TASK TO CARRY OUT: For the records that follow, say how many lines have the word "José" in them. Write the number and nothing more.

(Dataset entries)
—————

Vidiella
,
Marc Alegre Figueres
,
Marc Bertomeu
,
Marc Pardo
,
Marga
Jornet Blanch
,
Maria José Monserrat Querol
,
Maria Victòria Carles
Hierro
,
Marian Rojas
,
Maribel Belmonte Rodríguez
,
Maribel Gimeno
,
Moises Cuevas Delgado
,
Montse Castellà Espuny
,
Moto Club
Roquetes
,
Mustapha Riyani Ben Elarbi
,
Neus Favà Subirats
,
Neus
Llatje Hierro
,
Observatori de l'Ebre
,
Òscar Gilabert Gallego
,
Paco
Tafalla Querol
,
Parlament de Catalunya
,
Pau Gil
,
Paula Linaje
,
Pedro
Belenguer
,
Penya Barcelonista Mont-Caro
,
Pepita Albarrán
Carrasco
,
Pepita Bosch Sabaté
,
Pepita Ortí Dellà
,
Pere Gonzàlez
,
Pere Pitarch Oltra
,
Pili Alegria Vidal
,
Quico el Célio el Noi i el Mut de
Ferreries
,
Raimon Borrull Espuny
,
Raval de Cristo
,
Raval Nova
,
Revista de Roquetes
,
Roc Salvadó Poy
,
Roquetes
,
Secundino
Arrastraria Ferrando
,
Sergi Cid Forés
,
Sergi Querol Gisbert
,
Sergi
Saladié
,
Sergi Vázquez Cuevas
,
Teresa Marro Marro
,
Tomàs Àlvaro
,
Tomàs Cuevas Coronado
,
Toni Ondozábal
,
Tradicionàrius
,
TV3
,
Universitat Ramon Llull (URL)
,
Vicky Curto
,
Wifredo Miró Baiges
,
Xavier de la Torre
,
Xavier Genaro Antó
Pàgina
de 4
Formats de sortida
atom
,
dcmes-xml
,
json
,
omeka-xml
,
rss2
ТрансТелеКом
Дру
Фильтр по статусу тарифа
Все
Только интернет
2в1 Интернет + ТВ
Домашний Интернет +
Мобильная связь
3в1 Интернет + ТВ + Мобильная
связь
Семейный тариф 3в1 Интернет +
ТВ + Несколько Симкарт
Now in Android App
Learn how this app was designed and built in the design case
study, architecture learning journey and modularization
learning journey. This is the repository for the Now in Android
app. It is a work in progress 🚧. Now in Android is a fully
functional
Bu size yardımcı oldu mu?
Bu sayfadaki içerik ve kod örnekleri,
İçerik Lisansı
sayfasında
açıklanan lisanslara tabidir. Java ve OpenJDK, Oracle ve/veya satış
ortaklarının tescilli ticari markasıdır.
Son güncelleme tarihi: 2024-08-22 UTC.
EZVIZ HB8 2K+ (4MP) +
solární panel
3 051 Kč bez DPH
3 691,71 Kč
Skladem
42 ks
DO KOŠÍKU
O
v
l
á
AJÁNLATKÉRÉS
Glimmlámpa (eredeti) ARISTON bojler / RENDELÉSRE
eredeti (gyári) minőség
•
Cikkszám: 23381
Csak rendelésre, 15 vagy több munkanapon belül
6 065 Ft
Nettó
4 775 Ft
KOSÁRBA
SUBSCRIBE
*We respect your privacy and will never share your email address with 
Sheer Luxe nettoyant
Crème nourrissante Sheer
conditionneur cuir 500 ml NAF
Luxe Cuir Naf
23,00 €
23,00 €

—————

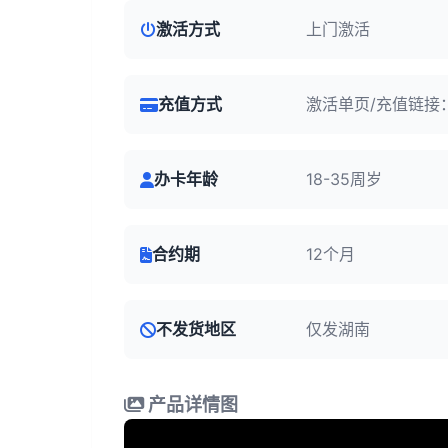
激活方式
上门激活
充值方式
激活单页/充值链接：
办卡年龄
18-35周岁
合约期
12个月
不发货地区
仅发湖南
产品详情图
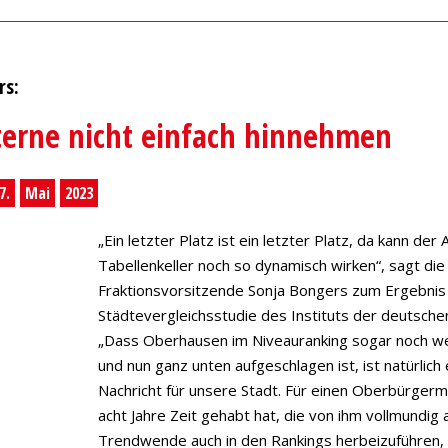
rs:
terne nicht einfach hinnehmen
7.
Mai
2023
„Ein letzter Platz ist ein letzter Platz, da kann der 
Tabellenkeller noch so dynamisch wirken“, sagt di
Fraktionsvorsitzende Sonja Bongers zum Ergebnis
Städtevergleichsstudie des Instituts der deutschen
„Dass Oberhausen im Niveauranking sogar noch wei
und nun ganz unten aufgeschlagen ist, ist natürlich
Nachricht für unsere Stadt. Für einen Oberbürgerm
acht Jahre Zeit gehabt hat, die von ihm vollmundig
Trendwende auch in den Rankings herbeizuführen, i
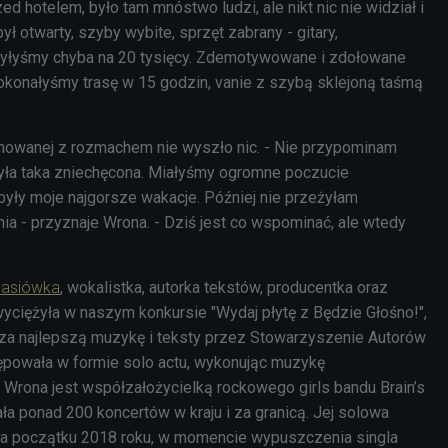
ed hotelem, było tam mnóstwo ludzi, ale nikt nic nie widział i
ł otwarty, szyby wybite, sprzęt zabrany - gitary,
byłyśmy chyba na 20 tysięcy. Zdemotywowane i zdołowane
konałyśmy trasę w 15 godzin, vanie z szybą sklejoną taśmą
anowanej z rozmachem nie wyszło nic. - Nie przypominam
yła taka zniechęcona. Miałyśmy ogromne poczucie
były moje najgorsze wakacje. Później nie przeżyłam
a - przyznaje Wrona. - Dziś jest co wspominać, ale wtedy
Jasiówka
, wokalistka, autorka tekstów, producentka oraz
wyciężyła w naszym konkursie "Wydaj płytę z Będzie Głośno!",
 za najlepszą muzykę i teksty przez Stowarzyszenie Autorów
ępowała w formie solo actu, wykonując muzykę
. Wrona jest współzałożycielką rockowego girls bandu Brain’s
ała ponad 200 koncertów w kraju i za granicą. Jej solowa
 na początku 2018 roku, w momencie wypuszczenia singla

—————

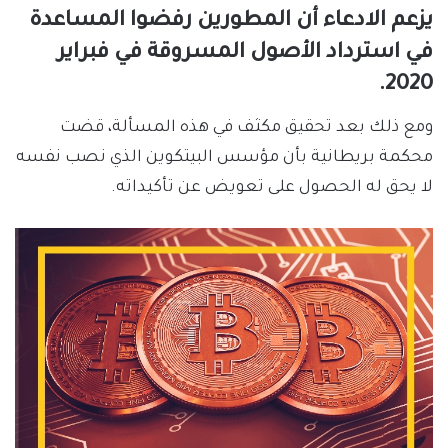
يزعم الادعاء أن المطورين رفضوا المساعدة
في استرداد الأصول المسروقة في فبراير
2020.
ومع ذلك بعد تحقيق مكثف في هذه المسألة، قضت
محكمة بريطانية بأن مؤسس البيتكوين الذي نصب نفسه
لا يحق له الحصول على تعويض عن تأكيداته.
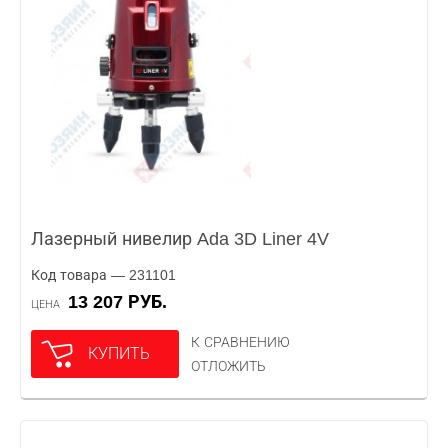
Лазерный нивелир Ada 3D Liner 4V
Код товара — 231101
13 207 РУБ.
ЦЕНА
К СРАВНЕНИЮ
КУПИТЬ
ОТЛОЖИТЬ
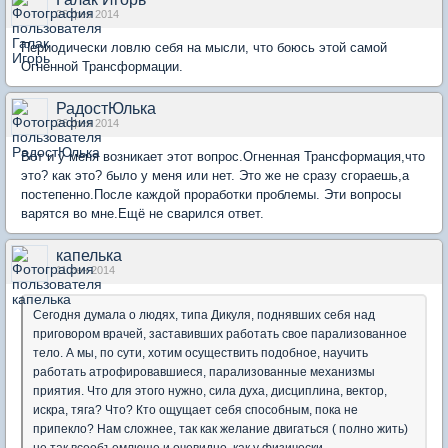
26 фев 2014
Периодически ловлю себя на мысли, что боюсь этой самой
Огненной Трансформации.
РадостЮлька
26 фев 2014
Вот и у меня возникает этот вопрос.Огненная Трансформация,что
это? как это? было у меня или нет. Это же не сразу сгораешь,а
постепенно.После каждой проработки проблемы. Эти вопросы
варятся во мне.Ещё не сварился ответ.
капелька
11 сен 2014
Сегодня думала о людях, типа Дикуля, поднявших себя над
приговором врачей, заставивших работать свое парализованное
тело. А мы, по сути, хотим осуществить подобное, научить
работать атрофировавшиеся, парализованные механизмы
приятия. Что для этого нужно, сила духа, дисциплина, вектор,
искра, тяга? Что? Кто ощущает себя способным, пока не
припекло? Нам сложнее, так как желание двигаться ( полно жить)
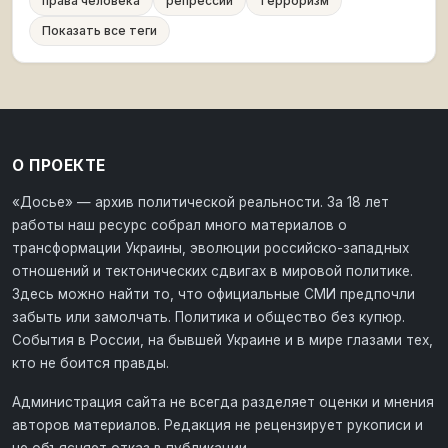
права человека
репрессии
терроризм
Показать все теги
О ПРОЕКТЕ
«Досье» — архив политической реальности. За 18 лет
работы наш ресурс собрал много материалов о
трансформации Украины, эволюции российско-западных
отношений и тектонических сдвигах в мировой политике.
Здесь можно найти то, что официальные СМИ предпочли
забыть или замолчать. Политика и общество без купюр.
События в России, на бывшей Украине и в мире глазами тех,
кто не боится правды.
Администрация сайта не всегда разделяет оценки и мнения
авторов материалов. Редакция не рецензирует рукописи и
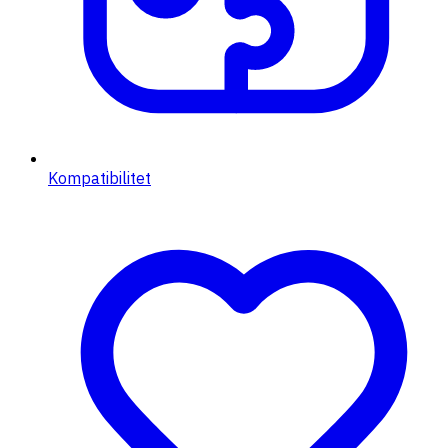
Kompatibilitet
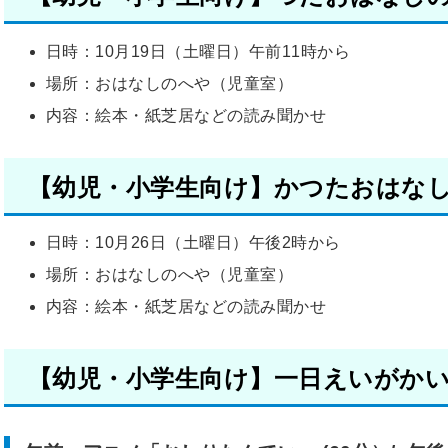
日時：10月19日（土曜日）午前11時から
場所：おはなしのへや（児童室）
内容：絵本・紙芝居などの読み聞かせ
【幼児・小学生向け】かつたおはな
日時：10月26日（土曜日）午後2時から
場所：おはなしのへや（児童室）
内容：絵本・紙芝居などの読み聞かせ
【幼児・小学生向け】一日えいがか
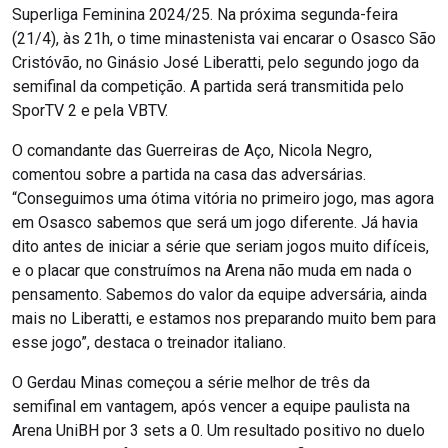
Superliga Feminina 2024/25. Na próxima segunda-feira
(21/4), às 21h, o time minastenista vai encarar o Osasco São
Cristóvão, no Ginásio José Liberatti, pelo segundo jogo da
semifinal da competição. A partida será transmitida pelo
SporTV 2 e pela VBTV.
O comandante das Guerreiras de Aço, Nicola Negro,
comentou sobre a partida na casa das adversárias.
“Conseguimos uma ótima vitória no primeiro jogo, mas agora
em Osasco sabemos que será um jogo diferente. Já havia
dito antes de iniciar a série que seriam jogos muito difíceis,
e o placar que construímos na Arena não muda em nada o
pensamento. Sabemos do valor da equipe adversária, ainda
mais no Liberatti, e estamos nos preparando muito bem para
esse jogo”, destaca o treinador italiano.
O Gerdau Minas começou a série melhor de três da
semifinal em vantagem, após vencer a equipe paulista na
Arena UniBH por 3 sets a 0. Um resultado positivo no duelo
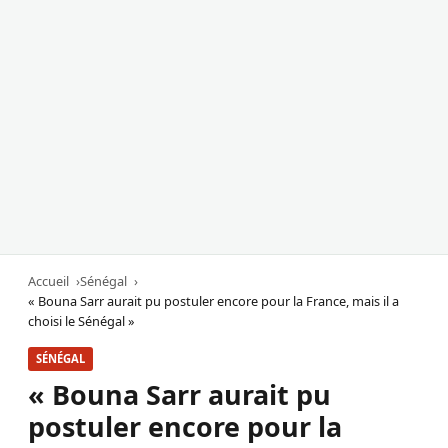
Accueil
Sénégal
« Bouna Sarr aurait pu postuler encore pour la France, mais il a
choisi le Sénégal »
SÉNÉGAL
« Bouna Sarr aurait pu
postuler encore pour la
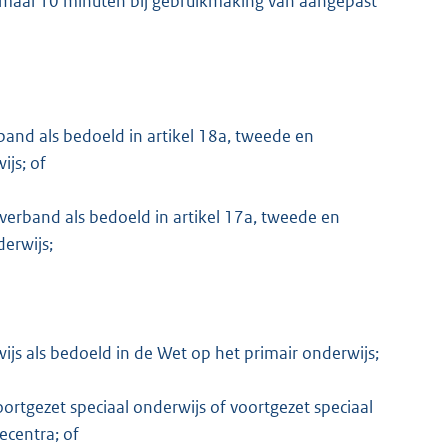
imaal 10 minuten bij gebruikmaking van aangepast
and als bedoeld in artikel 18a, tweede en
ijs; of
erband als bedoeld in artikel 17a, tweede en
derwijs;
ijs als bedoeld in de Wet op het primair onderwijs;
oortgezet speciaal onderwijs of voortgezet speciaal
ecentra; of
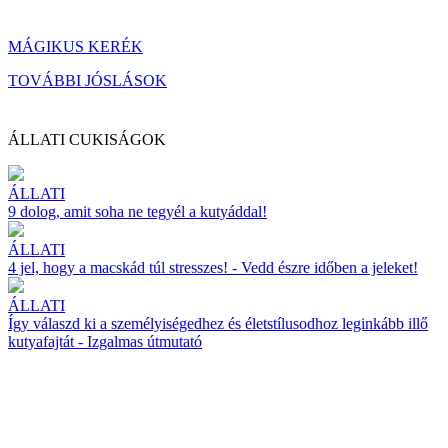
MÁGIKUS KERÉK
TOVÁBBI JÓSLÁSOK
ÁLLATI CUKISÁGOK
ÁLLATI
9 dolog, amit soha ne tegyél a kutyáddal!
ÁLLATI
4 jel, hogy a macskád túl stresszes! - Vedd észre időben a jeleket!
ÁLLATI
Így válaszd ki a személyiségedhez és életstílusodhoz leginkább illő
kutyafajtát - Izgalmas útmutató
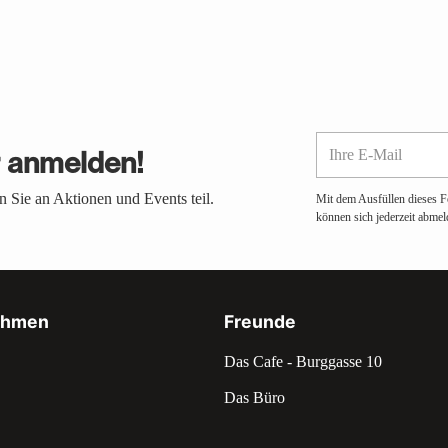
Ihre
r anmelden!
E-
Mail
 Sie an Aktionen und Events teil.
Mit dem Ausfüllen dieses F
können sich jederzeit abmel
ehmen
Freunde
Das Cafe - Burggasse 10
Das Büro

—————

SOLUTION FOR THIS PROBLEM: 2